One sunny spring day a few years ago I planted rudbeckias, purple coneflowers, and climbing roses along a rail fence. I imagined rose canes heavy with flowers arching over the lush and colorful perennials. This year, I planted shade-loving impatiens between the struggling plants. What happened?

The planting area -- so sunny on that spring day -- gets a few hours of morning sun now but is shaded the rest of the day. In spring, the sun is lower in the sky so it reaches places it won't reach in midsummer. Trees that didn't cast much of a shadow in spring cast dark ones now. That spring planting was simply an error in judgment. I wasn't thinking about the future, just enjoying the warm breeze on a sunny spring day. The lesson? Before choosing plants for a garden, evaluate the bed to see how much sun it gets at different times during the day -- especially now, during the peak of the growing season. The bed along that fence is suited to "part sun" plants, not roses and rudbeckias.

What is Part Sun?
Many plants are described as being good for planting in part sun (or part shade). In warm, sunny regions like ours, it's important to know not only how many hours of sun per day a plant receives, but also when the plant gets that sun.

Morning sun. Perfect for many part-sun plants, morning sun warms the air and dries the dew on foliage. Because mornings are cooler than afternoons, direct sun in the morning is less stressful for plants than direct sun later in the day. Most plants labeled for shade will also do well with some early morning sun.

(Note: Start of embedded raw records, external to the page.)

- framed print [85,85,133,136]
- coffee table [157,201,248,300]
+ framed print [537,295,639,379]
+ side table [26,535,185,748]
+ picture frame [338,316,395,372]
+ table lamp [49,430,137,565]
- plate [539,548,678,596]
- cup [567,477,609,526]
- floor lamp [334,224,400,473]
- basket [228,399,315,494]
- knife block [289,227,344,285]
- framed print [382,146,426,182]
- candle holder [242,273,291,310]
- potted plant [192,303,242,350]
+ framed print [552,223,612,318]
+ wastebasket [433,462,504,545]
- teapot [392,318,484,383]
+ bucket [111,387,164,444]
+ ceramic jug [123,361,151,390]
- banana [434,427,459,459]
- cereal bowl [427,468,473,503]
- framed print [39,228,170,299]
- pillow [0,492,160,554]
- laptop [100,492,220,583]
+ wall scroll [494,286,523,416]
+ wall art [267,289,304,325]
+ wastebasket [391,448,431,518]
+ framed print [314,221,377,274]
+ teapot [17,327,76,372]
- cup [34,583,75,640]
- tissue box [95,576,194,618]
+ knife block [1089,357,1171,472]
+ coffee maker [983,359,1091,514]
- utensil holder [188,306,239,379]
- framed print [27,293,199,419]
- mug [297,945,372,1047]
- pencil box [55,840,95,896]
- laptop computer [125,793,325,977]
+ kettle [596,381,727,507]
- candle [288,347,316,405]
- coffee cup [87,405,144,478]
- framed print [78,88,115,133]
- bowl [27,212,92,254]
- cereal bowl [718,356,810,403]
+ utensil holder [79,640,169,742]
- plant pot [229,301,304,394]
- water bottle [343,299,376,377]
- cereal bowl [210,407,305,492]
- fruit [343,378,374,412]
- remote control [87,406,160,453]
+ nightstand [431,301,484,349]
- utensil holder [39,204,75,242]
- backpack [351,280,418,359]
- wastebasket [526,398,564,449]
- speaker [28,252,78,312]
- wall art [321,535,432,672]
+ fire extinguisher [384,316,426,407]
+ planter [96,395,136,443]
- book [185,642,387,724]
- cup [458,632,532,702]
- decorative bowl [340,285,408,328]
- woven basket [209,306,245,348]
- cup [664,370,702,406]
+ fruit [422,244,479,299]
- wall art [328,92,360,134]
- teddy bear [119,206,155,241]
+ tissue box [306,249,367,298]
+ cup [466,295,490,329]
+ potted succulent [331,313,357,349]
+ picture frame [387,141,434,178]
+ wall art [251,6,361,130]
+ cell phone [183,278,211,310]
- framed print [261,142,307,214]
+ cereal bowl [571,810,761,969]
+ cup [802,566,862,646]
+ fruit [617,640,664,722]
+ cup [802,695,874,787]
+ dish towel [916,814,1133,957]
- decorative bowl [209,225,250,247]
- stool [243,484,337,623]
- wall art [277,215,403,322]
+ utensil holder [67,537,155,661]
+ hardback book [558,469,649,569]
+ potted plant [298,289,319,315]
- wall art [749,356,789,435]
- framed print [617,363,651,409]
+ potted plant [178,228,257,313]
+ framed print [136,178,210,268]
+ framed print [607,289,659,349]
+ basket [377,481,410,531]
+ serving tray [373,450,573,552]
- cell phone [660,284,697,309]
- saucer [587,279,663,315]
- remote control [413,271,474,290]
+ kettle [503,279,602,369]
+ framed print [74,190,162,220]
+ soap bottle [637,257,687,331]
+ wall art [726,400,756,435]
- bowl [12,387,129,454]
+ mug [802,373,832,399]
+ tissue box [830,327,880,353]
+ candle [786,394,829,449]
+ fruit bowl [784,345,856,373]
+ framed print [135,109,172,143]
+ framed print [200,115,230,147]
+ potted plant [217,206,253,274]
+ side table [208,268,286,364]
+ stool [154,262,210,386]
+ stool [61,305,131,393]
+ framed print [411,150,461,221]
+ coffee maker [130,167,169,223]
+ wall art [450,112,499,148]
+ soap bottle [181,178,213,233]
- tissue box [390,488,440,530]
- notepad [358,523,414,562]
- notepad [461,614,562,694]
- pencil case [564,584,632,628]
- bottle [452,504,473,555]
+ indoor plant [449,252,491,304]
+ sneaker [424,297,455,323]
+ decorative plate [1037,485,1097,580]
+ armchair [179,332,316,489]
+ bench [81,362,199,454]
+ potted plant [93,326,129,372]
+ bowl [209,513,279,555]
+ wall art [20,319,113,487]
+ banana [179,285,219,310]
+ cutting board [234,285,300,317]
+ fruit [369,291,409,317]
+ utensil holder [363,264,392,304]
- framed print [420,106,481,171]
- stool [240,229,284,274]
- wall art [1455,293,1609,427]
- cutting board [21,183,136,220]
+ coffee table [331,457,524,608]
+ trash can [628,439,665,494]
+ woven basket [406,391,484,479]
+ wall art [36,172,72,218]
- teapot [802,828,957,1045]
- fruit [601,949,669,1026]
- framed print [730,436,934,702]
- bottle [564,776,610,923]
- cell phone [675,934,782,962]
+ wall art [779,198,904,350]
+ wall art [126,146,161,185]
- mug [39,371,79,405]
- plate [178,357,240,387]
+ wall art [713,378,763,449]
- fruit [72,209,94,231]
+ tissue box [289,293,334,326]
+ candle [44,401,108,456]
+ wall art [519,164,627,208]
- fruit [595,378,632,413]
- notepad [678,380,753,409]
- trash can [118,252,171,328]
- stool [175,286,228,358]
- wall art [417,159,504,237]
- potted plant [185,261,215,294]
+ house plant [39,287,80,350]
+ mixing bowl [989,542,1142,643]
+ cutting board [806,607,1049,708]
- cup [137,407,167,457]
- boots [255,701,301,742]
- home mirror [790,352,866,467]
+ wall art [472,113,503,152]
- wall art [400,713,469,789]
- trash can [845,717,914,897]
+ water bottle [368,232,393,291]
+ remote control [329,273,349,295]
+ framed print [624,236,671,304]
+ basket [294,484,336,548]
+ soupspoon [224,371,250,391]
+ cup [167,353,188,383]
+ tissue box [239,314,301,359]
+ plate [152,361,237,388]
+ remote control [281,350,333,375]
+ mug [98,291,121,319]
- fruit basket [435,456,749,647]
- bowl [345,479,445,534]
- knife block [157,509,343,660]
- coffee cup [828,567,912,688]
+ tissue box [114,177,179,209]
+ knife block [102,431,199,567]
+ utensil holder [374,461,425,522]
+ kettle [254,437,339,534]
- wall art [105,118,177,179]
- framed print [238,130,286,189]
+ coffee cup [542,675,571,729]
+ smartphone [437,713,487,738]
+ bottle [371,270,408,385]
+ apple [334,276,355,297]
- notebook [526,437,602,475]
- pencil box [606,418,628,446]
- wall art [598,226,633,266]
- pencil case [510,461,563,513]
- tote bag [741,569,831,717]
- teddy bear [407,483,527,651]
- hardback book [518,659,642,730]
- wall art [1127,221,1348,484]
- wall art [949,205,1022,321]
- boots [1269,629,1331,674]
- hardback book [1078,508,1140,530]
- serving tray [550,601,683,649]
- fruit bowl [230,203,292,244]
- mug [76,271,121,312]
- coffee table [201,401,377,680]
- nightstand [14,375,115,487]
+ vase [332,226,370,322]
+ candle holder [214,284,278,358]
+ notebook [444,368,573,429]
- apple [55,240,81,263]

Midday sun. A few hours of direct sun in midday is enough to cook some part-sun plants. High air temperatures combined with the full force of the sun taxes plants' internal cooling systems. If you can fry an egg on the sidewalk, think of what the poor plants are going through! If you have an otherwise shaded spot that receives a few hours of direct sun in midday, look for plants labeled for "full to part sun."

Late afternoon and evening sun. As the day winds down and the sun drops in the sky, the intensity of the sunlight decreases. Most part-sun plants will do fine with some direct late afternoon sun. Some shade plants will tolerate an hour or two of sun late in the day as long as it comes as the air temperatures are dropping.

Dappled shade. Trees with delicate foliage cast dappled shade. Light is intermittent but doesn't hit the ground at full force, at least not for long. This situation is ideal for part-sun plants and even many shade plants.

Increasing Sunlight
You can increase the amount of sun reaching your garden beds by pruning lower branches and/or thinning the crowns of trees that are casting deep shade. Also, light-colored siding or walls reflect light, so painting a garden shed white, for example, will reflect light back onto nearby plants.

Make Your Own Shade
Do you need more shade for the plants you want to grow? You can start by planting appropriate trees and shrubs, but these may take years to reach a size large enough to cast the shade you want. In the interim, you have a few options.

Install a pergola. A pergola is a structure made up of upright posts supporting horizontal cross beams or sturdy lattice. Pergolas are frequently planted with woody vines, such as wisteria or grapes, and are often used to shade a walkway or seating area. However, they can also be used to cast shade on a garden. The amount of shade will depend on the type and pattern of cross beams or lattice and whether or not they are covered with vines.

Add a fence. A tall fence will cast some shade on its north side. In summer, when the sun is high in the sky, the shade will be limited to the area nearest the fence.

Use shade cloth. Commercial growers use shade cloth to shield sensitive plants from the midday sun. Shade cloth is woven or knit in patterns to cast various degrees of shade ranging from 30 to 90 percent. A large shade cloth awning on the south or west side of a house will cast shade on the plants below, help keep the house cool, and make a nice spot for a garden bench.

Don't make the same mistake I made and plant sun-lovers in a shady area. Otherwise, you may spend your next Fourth of July holiday renovating the bed, like I did. Take the time to evaluate your landscape at different times of the day and take notes on how many hours of sun each area gets, and when. When this time rolls around next summer, you'll be able to sit back and sip lemonade with the rest of the crowd.